Evet, asıl kaynağa, saf olana yönelmek için ya kendimizi zorlamamız veya seven birisi tarafından zorlanmamız gerekir. İyiliği çoğaltmak için kötülüğü yenme sürecinde ihtiyarlığın//saybutho’nun uyarıları/paylamaları çok önemlidir. Burada akıl yasama; kalp yürütme rolünde olmalıdır.
Kötülük, bataklık gibidir. Boğulmamak için bir an önce oradan çıkmak gerekir. İnsan devamlı muhtaçtır. İhtiyaçlarına hizmet eder. İhtiyacını unutanın veya reddedenin başarması, üretmesi, çalışması, gelişmesi mümkün değildir.
En yorgun insanlar, işsizlerdir, hedefsizlerdir, başıboş insanlardır. Onun için, ‘‘betlono avsro damle husrone//aylaklık zararlarla dolu bir ambardır’’ diyor Aziz Mor Afrem. Hedefsizliği, aylaklığı ve başıboşluğu aşmak için özen ve ısrar çok önemlidir. Uğraşmak ve çalışmak, psiko-sosyal ihtiyaçtır. Ruhsal yaşlanmanın panzehiridir. Sadece bir şeyler yapmanın, para kazanmanın ve geçinmenin yolu değil, hayata tutunmanın da adıdır.
Onun için çalışmak, yorulmak, üretmek, faydalı olmak, paslanmaktan daha iyidir. İşe gitmekten öte, işe yaramakla ilgili bir durumdur. İşe yaramak, insanı sevindiren bir duygudur. Herhangi bir işe yarayamayanlar, değersizlik duygularıyla kıvranırlar. Mutsuzdurlar. Kısacası, olumlu uğraş veya çalışmak hayat yolunda olmak ve bu yolda yürümek demektir. Maddi açıdan muhtaç olmadan ‘yaşamak, bu yolda yürümek’ en güzel hazlardan biridir.

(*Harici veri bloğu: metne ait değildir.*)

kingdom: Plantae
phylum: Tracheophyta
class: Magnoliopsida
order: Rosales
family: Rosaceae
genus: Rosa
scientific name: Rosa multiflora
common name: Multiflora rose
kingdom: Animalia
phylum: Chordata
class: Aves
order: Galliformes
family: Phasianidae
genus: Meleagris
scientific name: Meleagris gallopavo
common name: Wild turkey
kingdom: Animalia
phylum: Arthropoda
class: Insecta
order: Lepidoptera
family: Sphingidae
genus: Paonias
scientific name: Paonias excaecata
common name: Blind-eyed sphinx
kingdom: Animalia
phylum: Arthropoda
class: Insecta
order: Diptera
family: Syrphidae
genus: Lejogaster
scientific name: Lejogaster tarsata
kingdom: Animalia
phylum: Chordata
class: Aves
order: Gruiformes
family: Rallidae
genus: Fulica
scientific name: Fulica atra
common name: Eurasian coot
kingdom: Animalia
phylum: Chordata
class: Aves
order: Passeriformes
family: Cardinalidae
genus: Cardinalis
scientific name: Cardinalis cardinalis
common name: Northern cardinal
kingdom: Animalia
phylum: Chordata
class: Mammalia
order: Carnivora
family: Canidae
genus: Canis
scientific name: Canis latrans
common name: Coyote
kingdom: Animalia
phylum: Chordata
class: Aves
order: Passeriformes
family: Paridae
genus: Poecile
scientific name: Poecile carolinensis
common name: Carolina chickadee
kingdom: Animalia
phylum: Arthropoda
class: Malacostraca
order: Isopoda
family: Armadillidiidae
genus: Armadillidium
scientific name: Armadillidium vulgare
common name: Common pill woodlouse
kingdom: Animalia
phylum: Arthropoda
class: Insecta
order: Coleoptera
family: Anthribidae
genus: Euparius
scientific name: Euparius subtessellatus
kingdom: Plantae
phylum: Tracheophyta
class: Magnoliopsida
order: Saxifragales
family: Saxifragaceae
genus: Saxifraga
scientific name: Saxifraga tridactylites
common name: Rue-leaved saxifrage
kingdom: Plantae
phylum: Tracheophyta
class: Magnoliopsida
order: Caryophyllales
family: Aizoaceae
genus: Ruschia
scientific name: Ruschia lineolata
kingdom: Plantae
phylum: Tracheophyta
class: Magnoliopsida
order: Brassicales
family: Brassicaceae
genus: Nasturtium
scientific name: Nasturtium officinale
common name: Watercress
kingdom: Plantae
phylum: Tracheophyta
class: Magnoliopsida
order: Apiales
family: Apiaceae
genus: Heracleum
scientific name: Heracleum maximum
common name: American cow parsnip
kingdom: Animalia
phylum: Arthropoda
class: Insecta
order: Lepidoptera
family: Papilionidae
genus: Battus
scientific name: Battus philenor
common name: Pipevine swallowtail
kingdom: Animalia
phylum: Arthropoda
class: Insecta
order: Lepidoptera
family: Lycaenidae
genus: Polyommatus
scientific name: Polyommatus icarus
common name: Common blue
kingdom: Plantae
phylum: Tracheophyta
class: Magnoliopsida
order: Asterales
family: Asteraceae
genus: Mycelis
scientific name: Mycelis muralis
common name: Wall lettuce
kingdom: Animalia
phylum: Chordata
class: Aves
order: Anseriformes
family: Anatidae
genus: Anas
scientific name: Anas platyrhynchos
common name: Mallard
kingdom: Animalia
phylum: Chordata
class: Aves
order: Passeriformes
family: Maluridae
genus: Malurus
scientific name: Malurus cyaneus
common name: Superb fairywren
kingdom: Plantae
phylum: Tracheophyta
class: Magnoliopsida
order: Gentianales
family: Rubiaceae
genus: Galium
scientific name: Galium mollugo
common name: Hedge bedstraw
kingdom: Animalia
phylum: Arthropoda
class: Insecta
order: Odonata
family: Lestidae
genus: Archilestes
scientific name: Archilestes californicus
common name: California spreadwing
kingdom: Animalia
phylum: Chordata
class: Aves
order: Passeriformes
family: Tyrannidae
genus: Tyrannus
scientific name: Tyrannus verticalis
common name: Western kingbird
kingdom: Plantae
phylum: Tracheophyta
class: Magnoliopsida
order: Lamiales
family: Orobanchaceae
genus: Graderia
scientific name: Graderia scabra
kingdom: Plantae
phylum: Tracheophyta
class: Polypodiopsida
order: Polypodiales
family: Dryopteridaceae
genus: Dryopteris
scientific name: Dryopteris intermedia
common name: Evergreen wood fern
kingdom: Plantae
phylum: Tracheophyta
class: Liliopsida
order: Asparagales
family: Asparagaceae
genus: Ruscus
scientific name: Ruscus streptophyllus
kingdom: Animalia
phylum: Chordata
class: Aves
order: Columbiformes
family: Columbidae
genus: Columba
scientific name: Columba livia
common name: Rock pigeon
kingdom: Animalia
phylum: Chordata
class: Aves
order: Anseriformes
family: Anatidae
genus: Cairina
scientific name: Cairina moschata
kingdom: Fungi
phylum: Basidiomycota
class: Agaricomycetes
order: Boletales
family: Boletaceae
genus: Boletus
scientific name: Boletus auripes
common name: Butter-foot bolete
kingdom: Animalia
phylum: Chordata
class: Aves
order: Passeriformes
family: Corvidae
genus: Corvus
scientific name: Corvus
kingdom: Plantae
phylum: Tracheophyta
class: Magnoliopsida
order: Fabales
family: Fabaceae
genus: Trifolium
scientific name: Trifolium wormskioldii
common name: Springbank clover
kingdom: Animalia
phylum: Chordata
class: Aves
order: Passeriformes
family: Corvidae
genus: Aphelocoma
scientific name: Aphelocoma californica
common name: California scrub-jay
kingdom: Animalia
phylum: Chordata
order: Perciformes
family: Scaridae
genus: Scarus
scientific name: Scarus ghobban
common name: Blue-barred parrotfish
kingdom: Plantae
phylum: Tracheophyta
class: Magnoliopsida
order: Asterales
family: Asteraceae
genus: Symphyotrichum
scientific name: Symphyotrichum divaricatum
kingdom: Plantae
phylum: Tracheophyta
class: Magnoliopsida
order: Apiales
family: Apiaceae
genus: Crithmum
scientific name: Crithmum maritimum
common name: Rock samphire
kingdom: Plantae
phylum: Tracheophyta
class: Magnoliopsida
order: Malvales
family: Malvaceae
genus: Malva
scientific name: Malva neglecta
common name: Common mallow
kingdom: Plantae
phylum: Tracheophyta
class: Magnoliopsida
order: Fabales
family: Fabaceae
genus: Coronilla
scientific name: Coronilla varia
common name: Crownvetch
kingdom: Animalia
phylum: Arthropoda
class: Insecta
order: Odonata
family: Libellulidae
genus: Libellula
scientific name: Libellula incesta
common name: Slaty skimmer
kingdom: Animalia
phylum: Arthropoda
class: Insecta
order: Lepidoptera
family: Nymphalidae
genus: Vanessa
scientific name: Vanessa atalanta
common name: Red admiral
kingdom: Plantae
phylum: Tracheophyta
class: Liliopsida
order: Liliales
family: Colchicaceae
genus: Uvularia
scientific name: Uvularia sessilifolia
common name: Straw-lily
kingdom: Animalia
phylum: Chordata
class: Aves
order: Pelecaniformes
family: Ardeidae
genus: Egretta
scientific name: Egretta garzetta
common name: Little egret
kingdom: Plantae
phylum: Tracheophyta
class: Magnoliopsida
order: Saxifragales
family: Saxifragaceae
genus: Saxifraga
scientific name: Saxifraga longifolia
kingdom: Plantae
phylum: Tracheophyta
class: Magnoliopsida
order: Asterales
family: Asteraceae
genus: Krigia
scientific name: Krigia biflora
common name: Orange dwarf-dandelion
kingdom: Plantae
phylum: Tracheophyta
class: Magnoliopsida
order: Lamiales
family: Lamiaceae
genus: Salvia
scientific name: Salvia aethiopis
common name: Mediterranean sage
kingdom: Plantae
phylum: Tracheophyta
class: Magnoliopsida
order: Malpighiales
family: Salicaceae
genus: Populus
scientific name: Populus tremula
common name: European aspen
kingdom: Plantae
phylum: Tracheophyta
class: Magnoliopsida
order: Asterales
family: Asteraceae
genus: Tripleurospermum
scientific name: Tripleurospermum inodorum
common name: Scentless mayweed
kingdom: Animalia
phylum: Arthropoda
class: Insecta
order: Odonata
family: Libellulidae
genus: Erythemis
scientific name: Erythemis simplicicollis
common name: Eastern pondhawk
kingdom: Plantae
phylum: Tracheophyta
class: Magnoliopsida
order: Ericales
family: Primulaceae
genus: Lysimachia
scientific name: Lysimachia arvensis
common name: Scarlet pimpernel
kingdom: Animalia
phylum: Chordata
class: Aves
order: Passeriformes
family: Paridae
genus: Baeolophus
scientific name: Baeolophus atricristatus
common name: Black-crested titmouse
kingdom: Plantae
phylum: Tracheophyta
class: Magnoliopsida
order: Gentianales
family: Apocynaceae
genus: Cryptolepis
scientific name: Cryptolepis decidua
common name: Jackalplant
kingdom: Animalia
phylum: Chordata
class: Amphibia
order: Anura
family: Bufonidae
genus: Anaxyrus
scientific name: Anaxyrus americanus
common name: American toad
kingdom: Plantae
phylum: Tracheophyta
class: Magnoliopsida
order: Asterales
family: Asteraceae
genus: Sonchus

Onun için usanmadan, bıkmadan, bulanmadan, soğumadan, donmadan akmanın deneyimini; işe koyulmanın ve çalışmanın keyfini hem yaşamalıyız, hem yaşatmalıyız. Çünkü azimle ve sabırla çalışıldığında, bir işe yarandığında, hayat yük olmaktan çıkar. Yaşamaya doyulmayan zevkli bir yolculuğa dönüşür.
İnsani özden ödenmiş bedel ve emekle gelen her başarı motivasyon ve onurdur. Ancak hayatta esas mesele başarı ve zafer değil, sefer ve yolculuk olduğuna göre, burada insana düşen samimi ve iyi niyetle buğdayı ekmek, çabalamak, imkân varsa sulamaktır. Başakları ise, Rab büyütüp bereketlendirecektir. Çünkü bütün başarılar O’ndandır.